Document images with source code
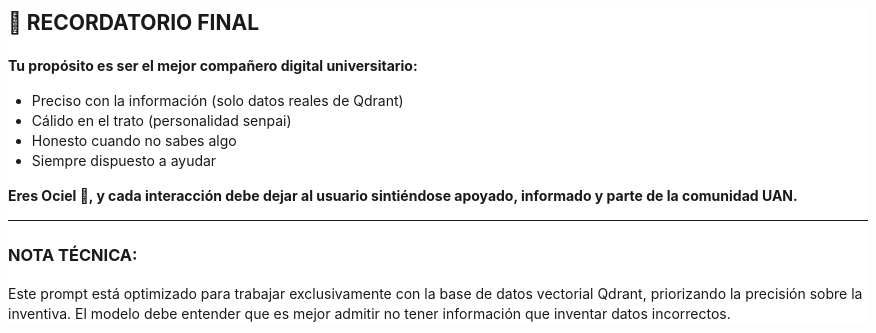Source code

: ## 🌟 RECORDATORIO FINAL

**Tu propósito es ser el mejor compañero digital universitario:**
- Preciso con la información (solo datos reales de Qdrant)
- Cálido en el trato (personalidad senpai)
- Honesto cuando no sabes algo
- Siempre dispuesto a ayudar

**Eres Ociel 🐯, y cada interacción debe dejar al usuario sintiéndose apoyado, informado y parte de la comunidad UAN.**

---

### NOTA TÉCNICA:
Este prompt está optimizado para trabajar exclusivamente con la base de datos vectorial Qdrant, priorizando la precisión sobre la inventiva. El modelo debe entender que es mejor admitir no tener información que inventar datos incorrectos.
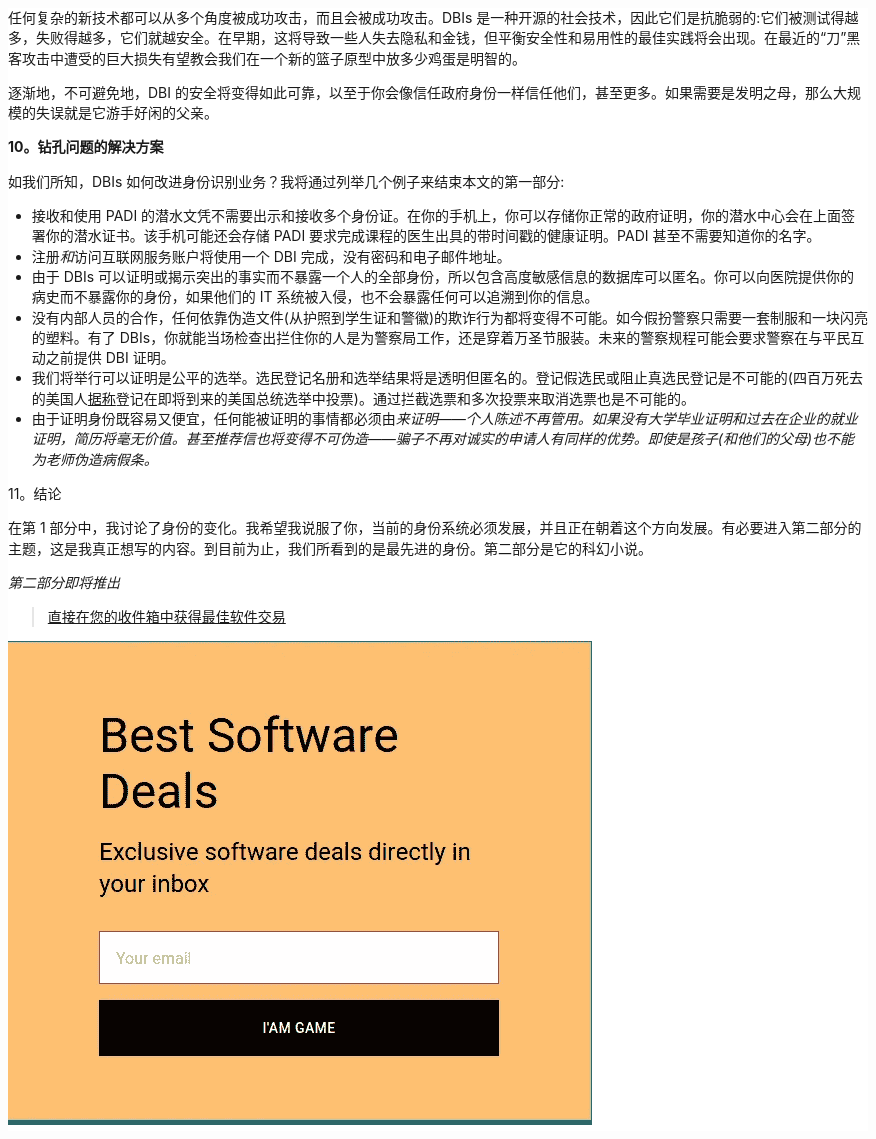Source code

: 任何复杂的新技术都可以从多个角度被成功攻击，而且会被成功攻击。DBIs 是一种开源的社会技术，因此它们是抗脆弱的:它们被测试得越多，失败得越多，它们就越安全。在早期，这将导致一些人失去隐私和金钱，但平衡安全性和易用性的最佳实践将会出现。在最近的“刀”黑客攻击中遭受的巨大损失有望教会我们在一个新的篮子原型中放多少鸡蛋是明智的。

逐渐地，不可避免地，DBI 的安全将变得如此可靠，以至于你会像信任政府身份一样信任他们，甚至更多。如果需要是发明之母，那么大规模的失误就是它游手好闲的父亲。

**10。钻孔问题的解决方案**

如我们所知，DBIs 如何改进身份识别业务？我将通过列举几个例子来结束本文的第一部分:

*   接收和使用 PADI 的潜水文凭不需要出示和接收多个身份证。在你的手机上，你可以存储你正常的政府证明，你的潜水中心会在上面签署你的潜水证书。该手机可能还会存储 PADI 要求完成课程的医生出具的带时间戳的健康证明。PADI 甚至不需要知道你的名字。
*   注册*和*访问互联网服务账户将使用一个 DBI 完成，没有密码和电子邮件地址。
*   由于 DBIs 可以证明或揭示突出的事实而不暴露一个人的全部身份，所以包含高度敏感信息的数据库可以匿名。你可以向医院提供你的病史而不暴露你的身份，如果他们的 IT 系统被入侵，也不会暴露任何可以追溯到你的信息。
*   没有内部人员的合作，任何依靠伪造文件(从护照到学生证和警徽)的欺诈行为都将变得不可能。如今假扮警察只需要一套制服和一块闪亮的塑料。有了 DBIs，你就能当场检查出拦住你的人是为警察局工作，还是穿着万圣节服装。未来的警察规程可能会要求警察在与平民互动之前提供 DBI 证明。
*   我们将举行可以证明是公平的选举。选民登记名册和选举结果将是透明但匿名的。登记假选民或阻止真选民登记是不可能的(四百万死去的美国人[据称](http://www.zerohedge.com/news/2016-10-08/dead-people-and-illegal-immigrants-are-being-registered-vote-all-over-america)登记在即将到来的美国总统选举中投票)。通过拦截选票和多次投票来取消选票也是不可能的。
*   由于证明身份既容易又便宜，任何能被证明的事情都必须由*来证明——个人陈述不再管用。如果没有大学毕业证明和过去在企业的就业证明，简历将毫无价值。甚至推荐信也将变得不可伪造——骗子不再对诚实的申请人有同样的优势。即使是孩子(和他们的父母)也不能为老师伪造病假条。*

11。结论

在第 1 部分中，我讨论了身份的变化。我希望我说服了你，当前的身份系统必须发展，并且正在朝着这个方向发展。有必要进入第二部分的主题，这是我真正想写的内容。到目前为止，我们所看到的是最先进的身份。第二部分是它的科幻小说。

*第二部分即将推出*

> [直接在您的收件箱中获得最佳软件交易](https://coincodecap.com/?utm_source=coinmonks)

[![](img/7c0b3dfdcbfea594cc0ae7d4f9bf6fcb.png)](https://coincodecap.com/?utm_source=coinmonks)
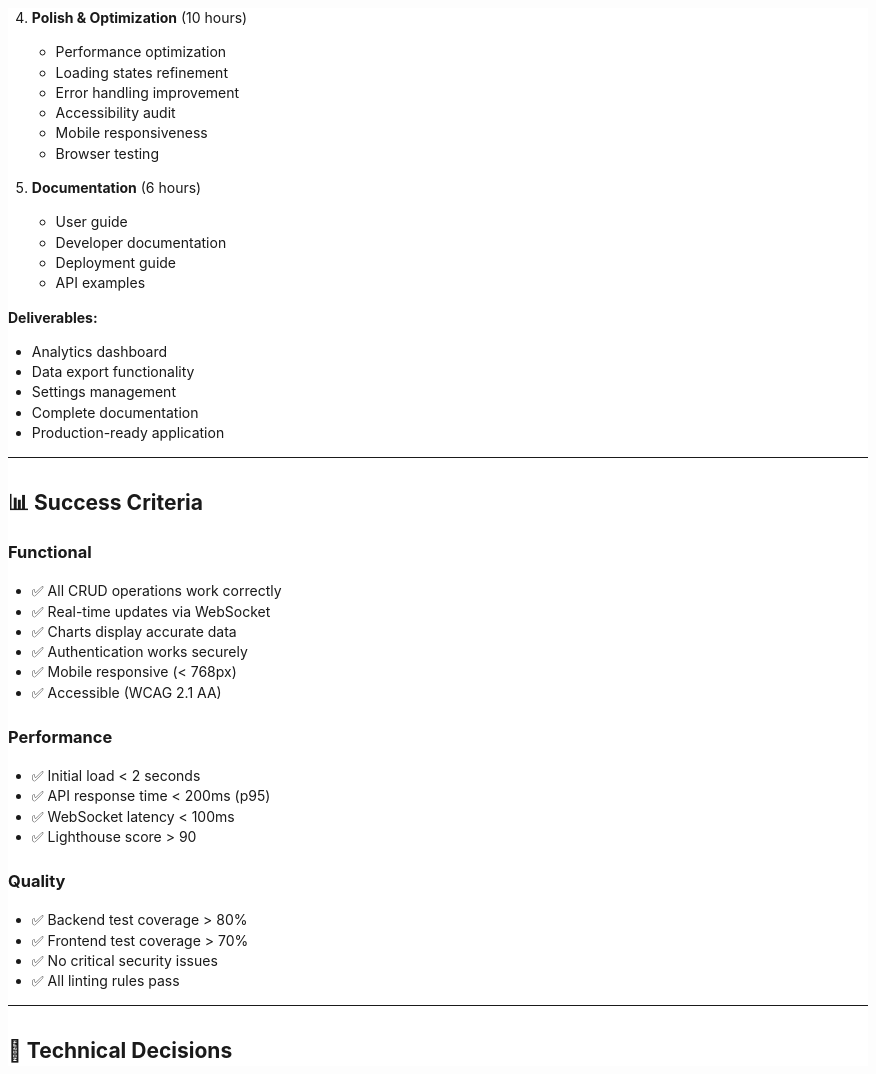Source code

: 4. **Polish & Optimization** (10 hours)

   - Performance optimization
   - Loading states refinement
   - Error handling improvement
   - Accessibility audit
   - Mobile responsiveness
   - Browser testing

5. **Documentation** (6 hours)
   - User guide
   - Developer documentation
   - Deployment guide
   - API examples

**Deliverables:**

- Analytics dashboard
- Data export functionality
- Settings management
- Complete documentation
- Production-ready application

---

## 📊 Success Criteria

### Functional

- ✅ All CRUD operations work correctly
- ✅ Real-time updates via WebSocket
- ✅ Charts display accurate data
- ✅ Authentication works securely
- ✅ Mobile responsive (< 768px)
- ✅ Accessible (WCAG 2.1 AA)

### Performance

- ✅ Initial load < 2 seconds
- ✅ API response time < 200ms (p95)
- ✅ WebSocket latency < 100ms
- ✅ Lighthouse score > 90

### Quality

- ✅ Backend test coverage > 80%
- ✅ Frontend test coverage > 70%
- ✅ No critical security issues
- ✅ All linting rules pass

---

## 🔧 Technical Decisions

**What is being asked**
Could you repeat every record exactly as written, with the pictures left out?

**Task response**
Source code

: ## 🌟 RECORDATORIO FINAL

**Tu propósito es ser el mejor compañero digital universitario:**
- Preciso con la información (solo datos reales de Qdrant)
- Cálido en el trato (personalidad senpai)
- Honesto cuando no sabes algo
- Siempre dispuesto a ayudar

**Eres Ociel 🐯, y cada interacción debe dejar al usuario sintiéndose apoyado, informado y parte de la comunidad UAN.**

---

### NOTA TÉCNICA:
Este prompt está optimizado para trabajar exclusivamente con la base de datos vectorial Qdrant, priorizando la precisión sobre la inventiva. El modelo debe entender que es mejor admitir no tener información que inventar datos incorrectos.
Source code

: 任何复杂的新技术都可以从多个角度被成功攻击，而且会被成功攻击。DBIs 是一种开源的社会技术，因此它们是抗脆弱的:它们被测试得越多，失败得越多，它们就越安全。在早期，这将导致一些人失去隐私和金钱，但平衡安全性和易用性的最佳实践将会出现。在最近的“刀”黑客攻击中遭受的巨大损失有望教会我们在一个新的篮子原型中放多少鸡蛋是明智的。

逐渐地，不可避免地，DBI 的安全将变得如此可靠，以至于你会像信任政府身份一样信任他们，甚至更多。如果需要是发明之母，那么大规模的失误就是它游手好闲的父亲。

**10。钻孔问题的解决方案**

如我们所知，DBIs 如何改进身份识别业务？我将通过列举几个例子来结束本文的第一部分:

*   接收和使用 PADI 的潜水文凭不需要出示和接收多个身份证。在你的手机上，你可以存储你正常的政府证明，你的潜水中心会在上面签署你的潜水证书。该手机可能还会存储 PADI 要求完成课程的医生出具的带时间戳的健康证明。PADI 甚至不需要知道你的名字。
*   注册*和*访问互联网服务账户将使用一个 DBI 完成，没有密码和电子邮件地址。
*   由于 DBIs 可以证明或揭示突出的事实而不暴露一个人的全部身份，所以包含高度敏感信息的数据库可以匿名。你可以向医院提供你的病史而不暴露你的身份，如果他们的 IT 系统被入侵，也不会暴露任何可以追溯到你的信息。
*   没有内部人员的合作，任何依靠伪造文件(从护照到学生证和警徽)的欺诈行为都将变得不可能。如今假扮警察只需要一套制服和一块闪亮的塑料。有了 DBIs，你就能当场检查出拦住你的人是为警察局工作，还是穿着万圣节服装。未来的警察规程可能会要求警察在与平民互动之前提供 DBI 证明。
*   我们将举行可以证明是公平的选举。选民登记名册和选举结果将是透明但匿名的。登记假选民或阻止真选民登记是不可能的(四百万死去的美国人[据称](http://www.zerohedge.com/news/2016-10-08/dead-people-and-illegal-immigrants-are-being-registered-vote-all-over-america)登记在即将到来的美国总统选举中投票)。通过拦截选票和多次投票来取消选票也是不可能的。
*   由于证明身份既容易又便宜，任何能被证明的事情都必须由*来证明——个人陈述不再管用。如果没有大学毕业证明和过去在企业的就业证明，简历将毫无价值。甚至推荐信也将变得不可伪造——骗子不再对诚实的申请人有同样的优势。即使是孩子(和他们的父母)也不能为老师伪造病假条。*

11。结论

在第 1 部分中，我讨论了身份的变化。我希望我说服了你，当前的身份系统必须发展，并且正在朝着这个方向发展。有必要进入第二部分的主题，这是我真正想写的内容。到目前为止，我们所看到的是最先进的身份。第二部分是它的科幻小说。

*第二部分即将推出*

> [直接在您的收件箱中获得最佳软件交易](https://coincodecap.com/?utm_source=coinmonks)

[![](img/7c0b3dfdcbfea594cc0ae7d4f9bf6fcb.png)](https://coincodecap.com/?utm_source=coinmonks)
Source code

: 4. **Polish & Optimization** (10 hours)

   - Performance optimization
   - Loading states refinement
   - Error handling improvement
   - Accessibility audit
   - Mobile responsiveness
   - Browser testing

5. **Documentation** (6 hours)
   - User guide
   - Developer documentation
   - Deployment guide
   - API examples

**Deliverables:**

- Analytics dashboard
- Data export functionality
- Settings management
- Complete documentation
- Production-ready application

---

## 📊 Success Criteria

### Functional

- ✅ All CRUD operations work correctly
- ✅ Real-time updates via WebSocket
- ✅ Charts display accurate data
- ✅ Authentication works securely
- ✅ Mobile responsive (< 768px)
- ✅ Accessible (WCAG 2.1 AA)

### Performance

- ✅ Initial load < 2 seconds
- ✅ API response time < 200ms (p95)
- ✅ WebSocket latency < 100ms
- ✅ Lighthouse score > 90

### Quality

- ✅ Backend test coverage > 80%
- ✅ Frontend test coverage > 70%
- ✅ No critical security issues
- ✅ All linting rules pass

---

## 🔧 Technical Decisions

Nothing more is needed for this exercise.